#### [What you need to do]
Without the pictures, copy all the entries below exactly.

#### [Material shown]
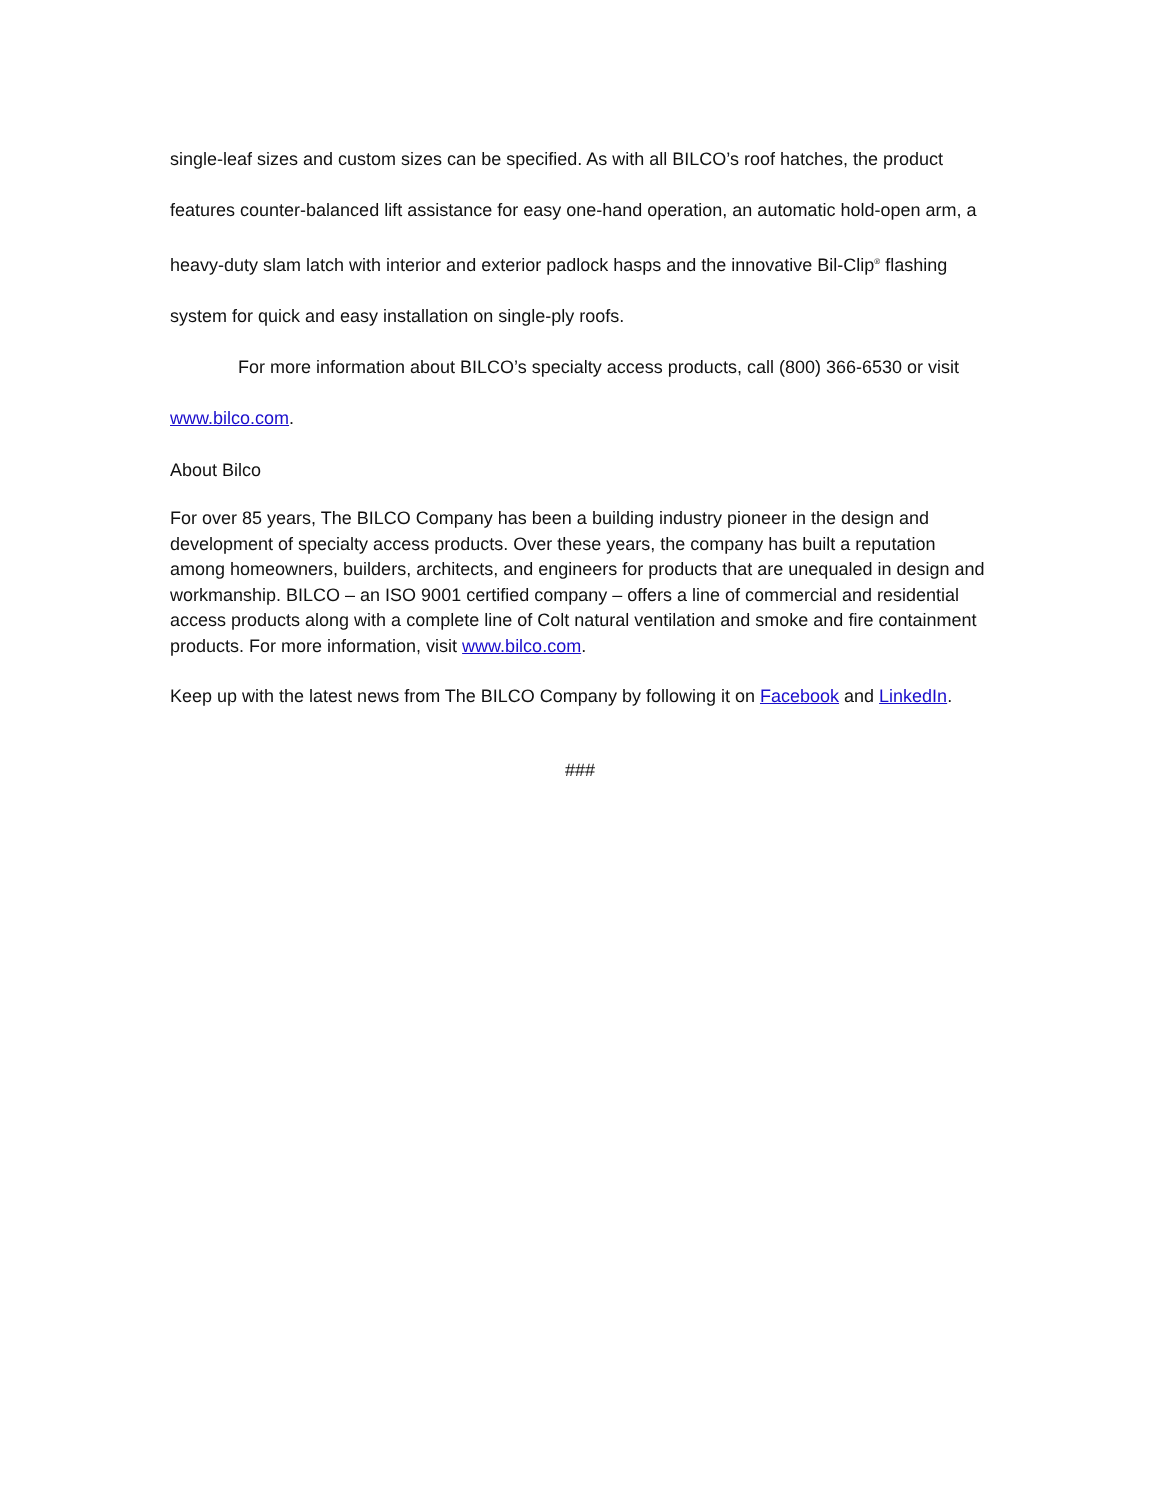single-leaf sizes and custom sizes can be specified. As with all BILCO’s roof hatches, the product features counter-balanced lift assistance for easy one-hand operation, an automatic hold-open arm, a heavy-duty slam latch with interior and exterior padlock hasps and the innovative Bil-Clip<sup>®</sup> flashing system for quick and easy installation on single-ply roofs.
For more information about BILCO’s specialty access products, call (800) 366-6530 or visit www.bilco.com.
About Bilco
For over 85 years, The BILCO Company has been a building industry pioneer in the design and development of specialty access products. Over these years, the company has built a reputation among homeowners, builders, architects, and engineers for products that are unequaled in design and workmanship. BILCO – an ISO 9001 certified company – offers a line of commercial and residential access products along with a complete line of Colt natural ventilation and smoke and fire containment products. For more information, visit www.bilco.com.
Keep up with the latest news from The BILCO Company by following it on Facebook and LinkedIn.
###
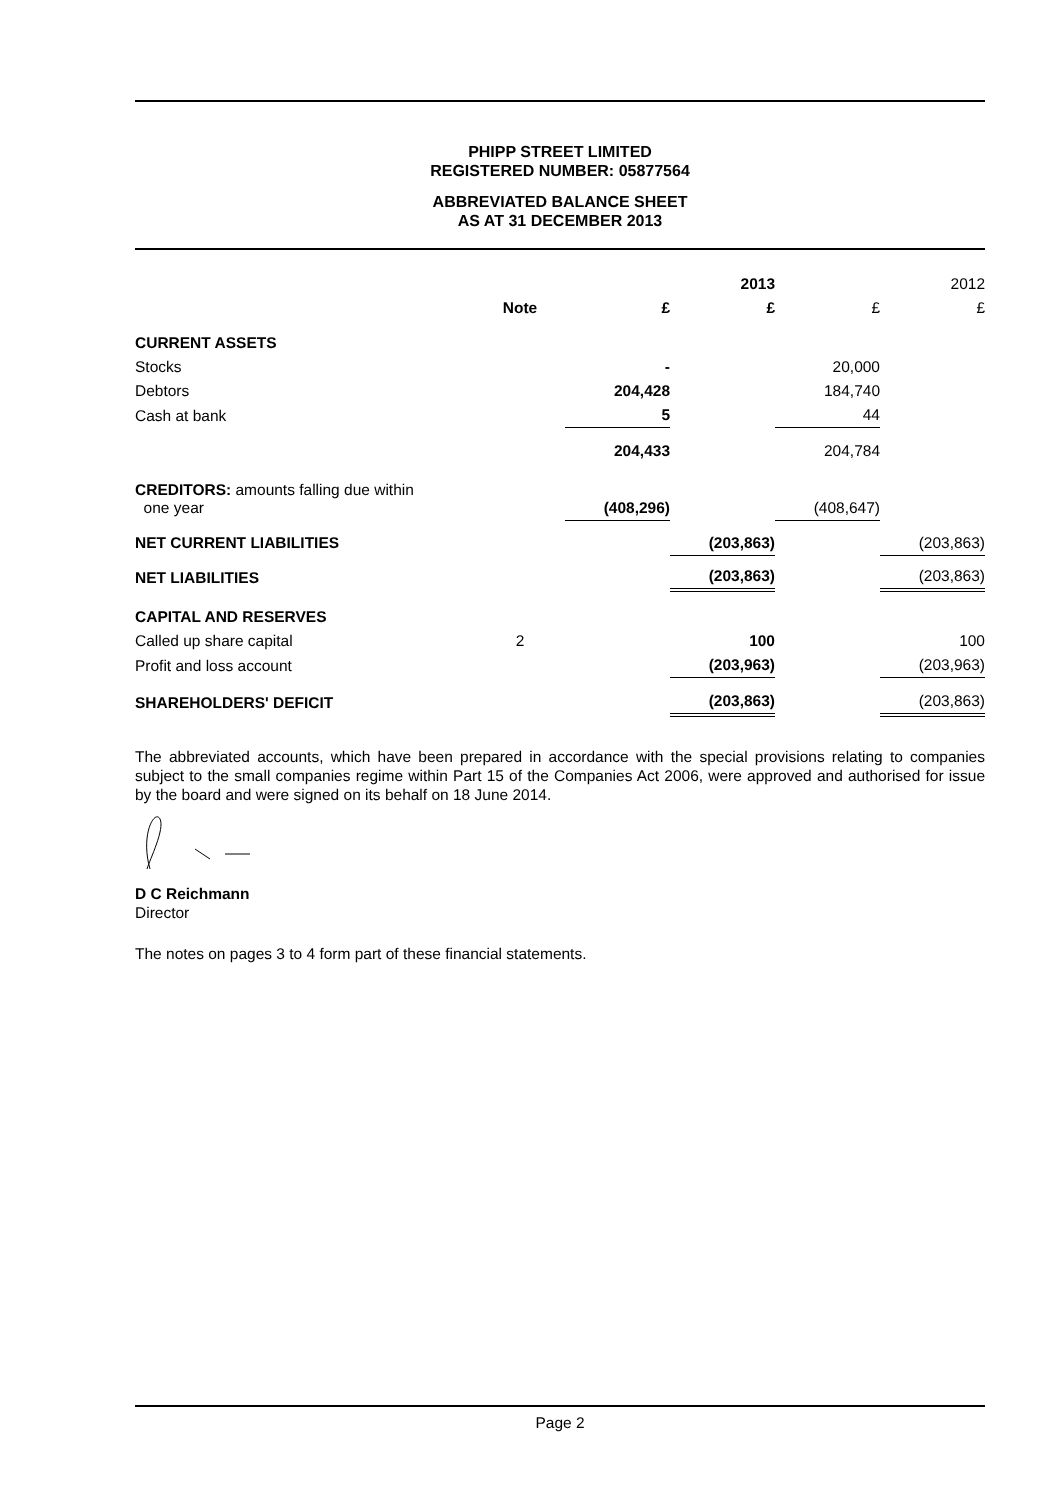PHIPP STREET LIMITED
REGISTERED NUMBER: 05877564
ABBREVIATED BALANCE SHEET
AS AT 31 DECEMBER 2013
| | | | 2013 | | 2012 |
| | Note | £ | £ | £ | £ |
| CURRENT ASSETS | | | | | |
| Stocks | | - | | 20,000 | |
| Debtors | | 204,428 | | 184,740 | |
| Cash at bank | | 5 | | 44 | |
| | | 204,433 | | 204,784 | |
| CREDITORS: amounts falling due within one year | | (408,296) | | (408,647) | |
| NET CURRENT LIABILITIES | | | (203,863) | | (203,863) |
| NET LIABILITIES | | | (203,863) | | (203,863) |
| CAPITAL AND RESERVES | | | | | |
| Called up share capital | 2 | | 100 | | 100 |
| Profit and loss account | | | (203,963) | | (203,963) |
| SHAREHOLDERS' DEFICIT | | | (203,863) | | (203,863) |
The abbreviated accounts, which have been prepared in accordance with the special provisions relating to companies subject to the small companies regime within Part 15 of the Companies Act 2006, were approved and authorised for issue by the board and were signed on its behalf on 18 June 2014.
D C Reichmann
Director
The notes on pages 3 to 4 form part of these financial statements.
Page 2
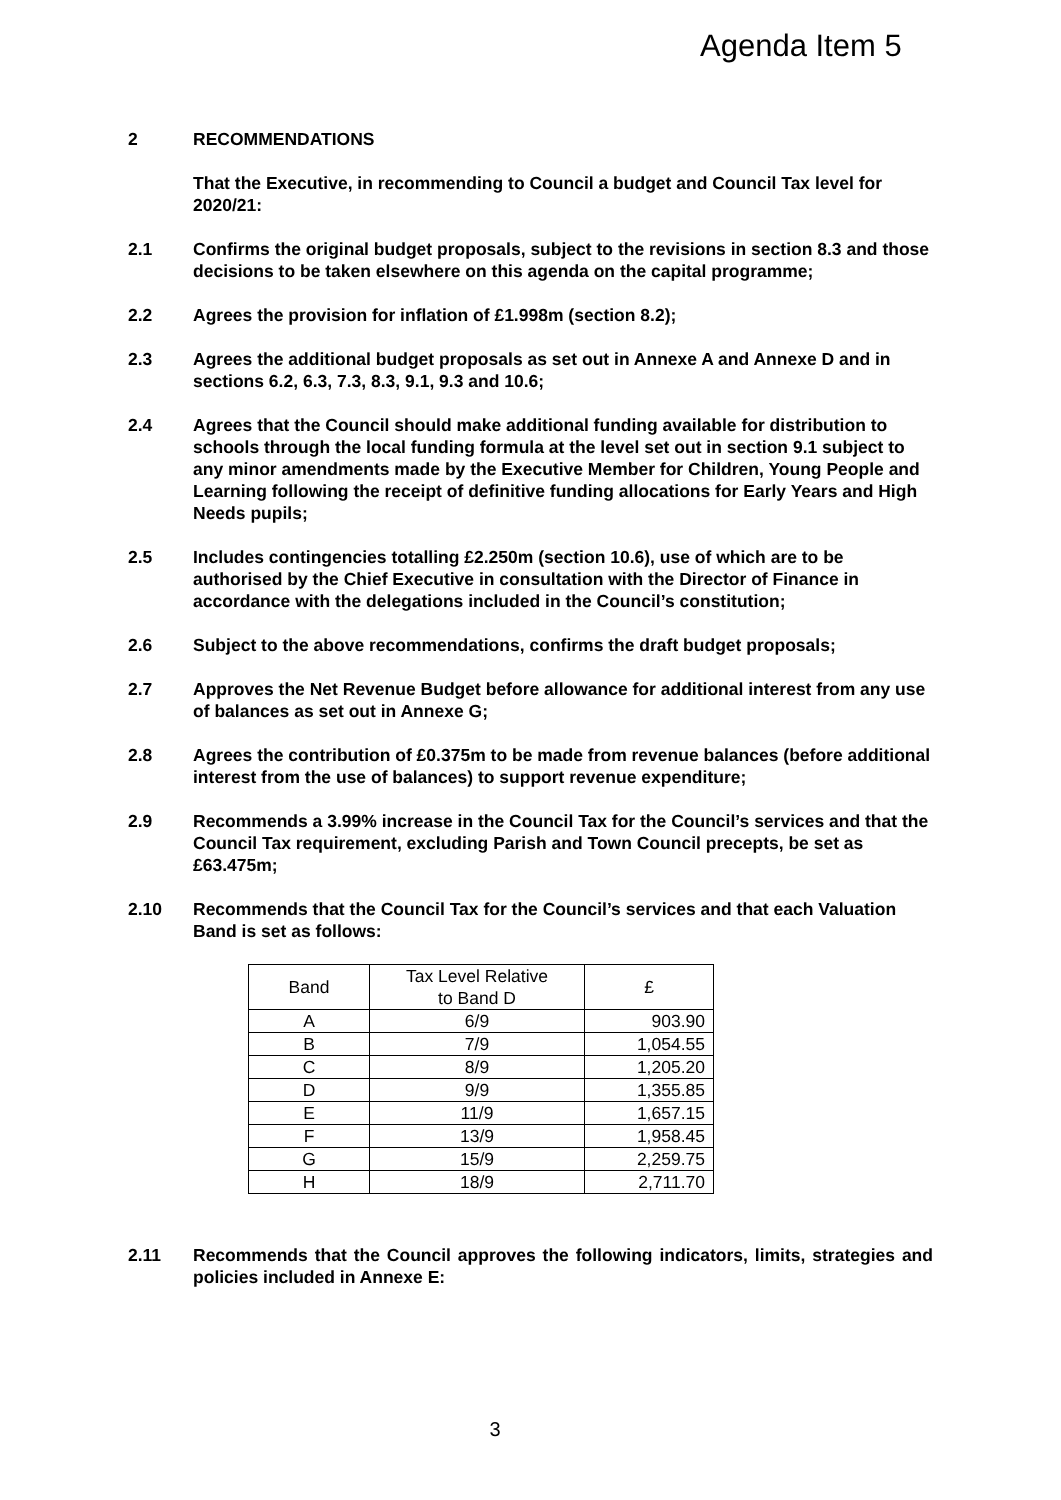Agenda Item 5
2 RECOMMENDATIONS
That the Executive, in recommending to Council a budget and Council Tax level for 2020/21:
2.1 Confirms the original budget proposals, subject to the revisions in section 8.3 and those decisions to be taken elsewhere on this agenda on the capital programme;
2.2 Agrees the provision for inflation of £1.998m (section 8.2);
2.3 Agrees the additional budget proposals as set out in Annexe A and Annexe D and in sections 6.2, 6.3, 7.3, 8.3, 9.1, 9.3 and 10.6;
2.4 Agrees that the Council should make additional funding available for distribution to schools through the local funding formula at the level set out in section 9.1 subject to any minor amendments made by the Executive Member for Children, Young People and Learning following the receipt of definitive funding allocations for Early Years and High Needs pupils;
2.5 Includes contingencies totalling £2.250m (section 10.6), use of which are to be authorised by the Chief Executive in consultation with the Director of Finance in accordance with the delegations included in the Council’s constitution;
2.6 Subject to the above recommendations, confirms the draft budget proposals;
2.7 Approves the Net Revenue Budget before allowance for additional interest from any use of balances as set out in Annexe G;
2.8 Agrees the contribution of £0.375m to be made from revenue balances (before additional interest from the use of balances) to support revenue expenditure;
2.9 Recommends a 3.99% increase in the Council Tax for the Council’s services and that the Council Tax requirement, excluding Parish and Town Council precepts, be set as £63.475m;
2.10 Recommends that the Council Tax for the Council’s services and that each Valuation Band is set as follows:
| Band | Tax Level Relative to Band D | £ |
| --- | --- | --- |
| A | 6/9 | 903.90 |
| B | 7/9 | 1,054.55 |
| C | 8/9 | 1,205.20 |
| D | 9/9 | 1,355.85 |
| E | 11/9 | 1,657.15 |
| F | 13/9 | 1,958.45 |
| G | 15/9 | 2,259.75 |
| H | 18/9 | 2,711.70 |
2.11 Recommends that the Council approves the following indicators, limits, strategies and policies included in Annexe E:
3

#### [Answer to this exercise]
single-leaf sizes and custom sizes can be specified. As with all BILCO’s roof hatches, the product features counter-balanced lift assistance for easy one-hand operation, an automatic hold-open arm, a heavy-duty slam latch with interior and exterior padlock hasps and the innovative Bil-Clip<sup>®</sup> flashing system for quick and easy installation on single-ply roofs.
For more information about BILCO’s specialty access products, call (800) 366-6530 or visit www.bilco.com.
About Bilco
For over 85 years, The BILCO Company has been a building industry pioneer in the design and development of specialty access products. Over these years, the company has built a reputation among homeowners, builders, architects, and engineers for products that are unequaled in design and workmanship. BILCO – an ISO 9001 certified company – offers a line of commercial and residential access products along with a complete line of Colt natural ventilation and smoke and fire containment products. For more information, visit www.bilco.com.
Keep up with the latest news from The BILCO Company by following it on Facebook and LinkedIn.
###
PHIPP STREET LIMITED
REGISTERED NUMBER: 05877564
ABBREVIATED BALANCE SHEET
AS AT 31 DECEMBER 2013
| | | | 2013 | | 2012 |
| | Note | £ | £ | £ | £ |
| CURRENT ASSETS | | | | | |
| Stocks | | - | | 20,000 | |
| Debtors | | 204,428 | | 184,740 | |
| Cash at bank | | 5 | | 44 | |
| | | 204,433 | | 204,784 | |
| CREDITORS: amounts falling due within one year | | (408,296) | | (408,647) | |
| NET CURRENT LIABILITIES | | | (203,863) | | (203,863) |
| NET LIABILITIES | | | (203,863) | | (203,863) |
| CAPITAL AND RESERVES | | | | | |
| Called up share capital | 2 | | 100 | | 100 |
| Profit and loss account | | | (203,963) | | (203,963) |
| SHAREHOLDERS' DEFICIT | | | (203,863) | | (203,863) |
The abbreviated accounts, which have been prepared in accordance with the special provisions relating to companies subject to the small companies regime within Part 15 of the Companies Act 2006, were approved and authorised for issue by the board and were signed on its behalf on 18 June 2014.
D C Reichmann
Director
The notes on pages 3 to 4 form part of these financial statements.
Page 2
Agenda Item 5
2 RECOMMENDATIONS
That the Executive, in recommending to Council a budget and Council Tax level for 2020/21:
2.1 Confirms the original budget proposals, subject to the revisions in section 8.3 and those decisions to be taken elsewhere on this agenda on the capital programme;
2.2 Agrees the provision for inflation of £1.998m (section 8.2);
2.3 Agrees the additional budget proposals as set out in Annexe A and Annexe D and in sections 6.2, 6.3, 7.3, 8.3, 9.1, 9.3 and 10.6;
2.4 Agrees that the Council should make additional funding available for distribution to schools through the local funding formula at the level set out in section 9.1 subject to any minor amendments made by the Executive Member for Children, Young People and Learning following the receipt of definitive funding allocations for Early Years and High Needs pupils;
2.5 Includes contingencies totalling £2.250m (section 10.6), use of which are to be authorised by the Chief Executive in consultation with the Director of Finance in accordance with the delegations included in the Council’s constitution;
2.6 Subject to the above recommendations, confirms the draft budget proposals;
2.7 Approves the Net Revenue Budget before allowance for additional interest from any use of balances as set out in Annexe G;
2.8 Agrees the contribution of £0.375m to be made from revenue balances (before additional interest from the use of balances) to support revenue expenditure;
2.9 Recommends a 3.99% increase in the Council Tax for the Council’s services and that the Council Tax requirement, excluding Parish and Town Council precepts, be set as £63.475m;
2.10 Recommends that the Council Tax for the Council’s services and that each Valuation Band is set as follows:
| Band | Tax Level Relative to Band D | £ |
| --- | --- | --- |
| A | 6/9 | 903.90 |
| B | 7/9 | 1,054.55 |
| C | 8/9 | 1,205.20 |
| D | 9/9 | 1,355.85 |
| E | 11/9 | 1,657.15 |
| F | 13/9 | 1,958.45 |
| G | 15/9 | 2,259.75 |
| H | 18/9 | 2,711.70 |
2.11 Recommends that the Council approves the following indicators, limits, strategies and policies included in Annexe E:
3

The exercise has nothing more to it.